Plaintiffs have patently failed to establish a claim against Fagundo, Olivera and Figueroa under the supervisory liability doctrine. No facts are provided that could lead the Court to find that there is a plausible causal link between said co-defenants' conduct and the insufficiently alleged malicious prosecution.
Finally, Plaintiffs also claim that two employees of the Puerto Rico Transportation Department, Correa and Torres, were directly involved in the theft of Ortega's identity and provided false information to the PRPD. The Amended Complaint does not provide any further details regarding their conduct. Clearly the bare facts proffered are not enough to "nudge [plaintiffs'] claims across the line from conceivable to plausible." Twombly, 550 U.S. at 570.

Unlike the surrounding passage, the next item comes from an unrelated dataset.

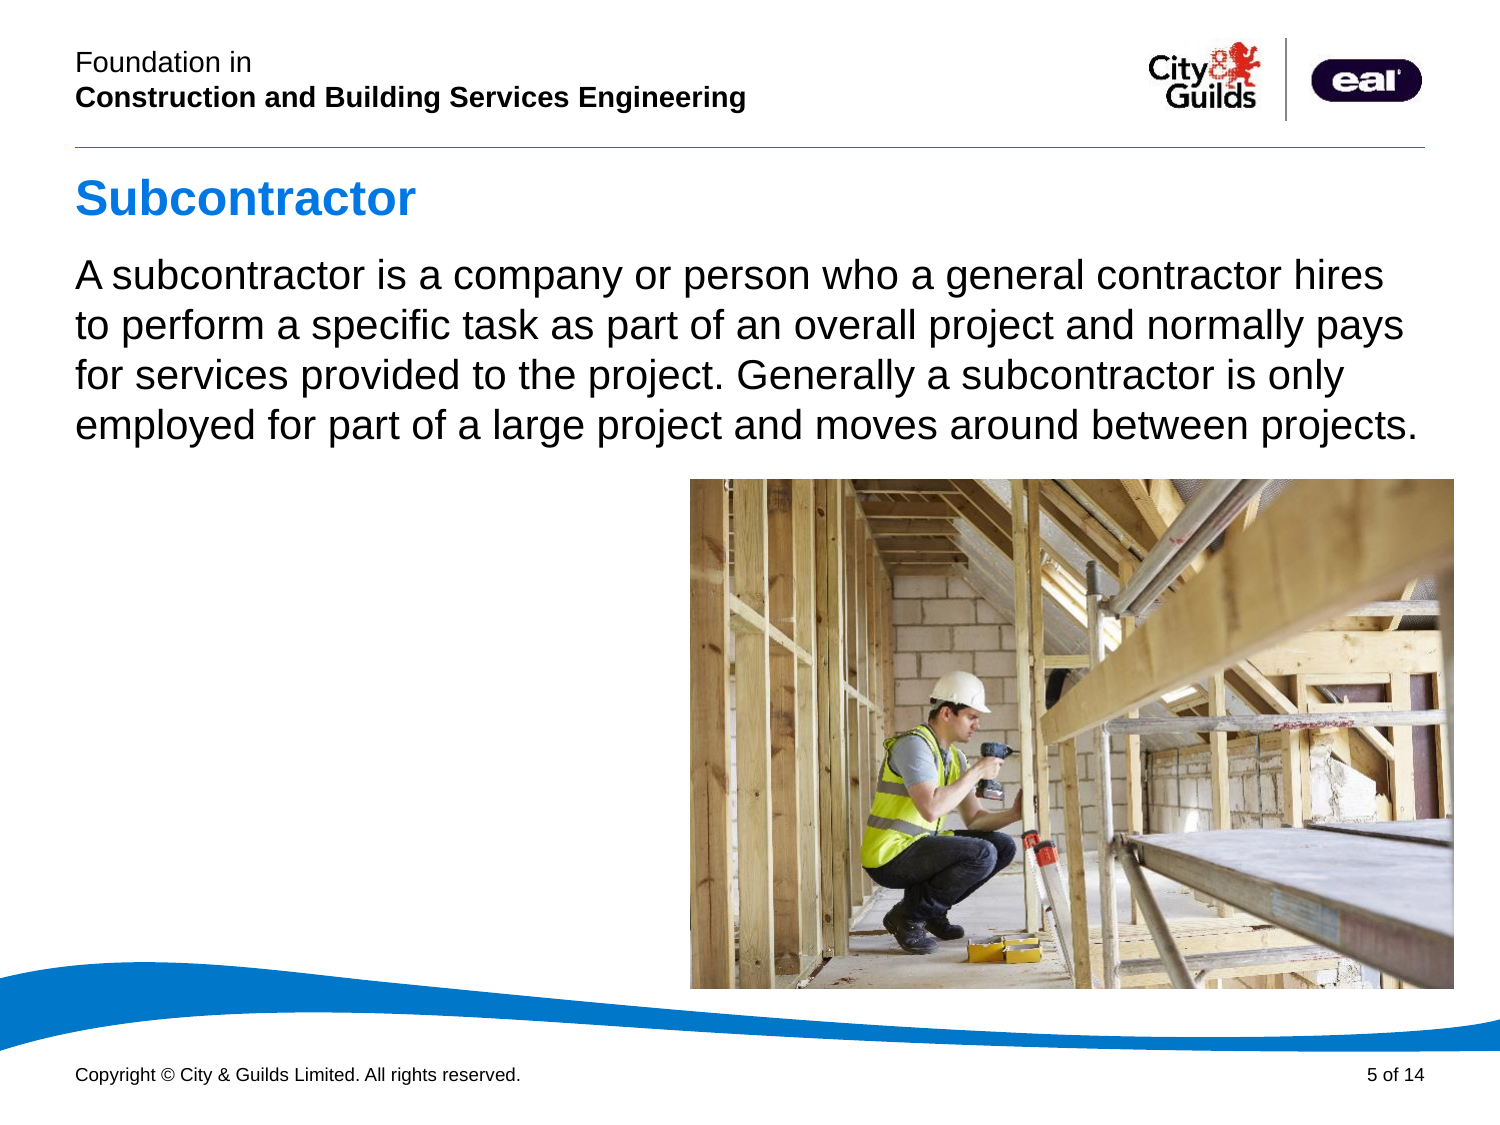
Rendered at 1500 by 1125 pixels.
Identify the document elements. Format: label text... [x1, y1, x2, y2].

Given the above, the Court declines to exercise supplemental jurisdiction over Plaintiffs' state law claims.
CONLUSION
For the reasons set forth above, the Court hereby GRANTS the Motion For Judgment on the Pleadings (Docket Nos. 67, 70). The case shall be dismissed in its entirety.
IT IS SO ORDERED.
In San Juan, Puerto Rico, this 14th day of February, 2011.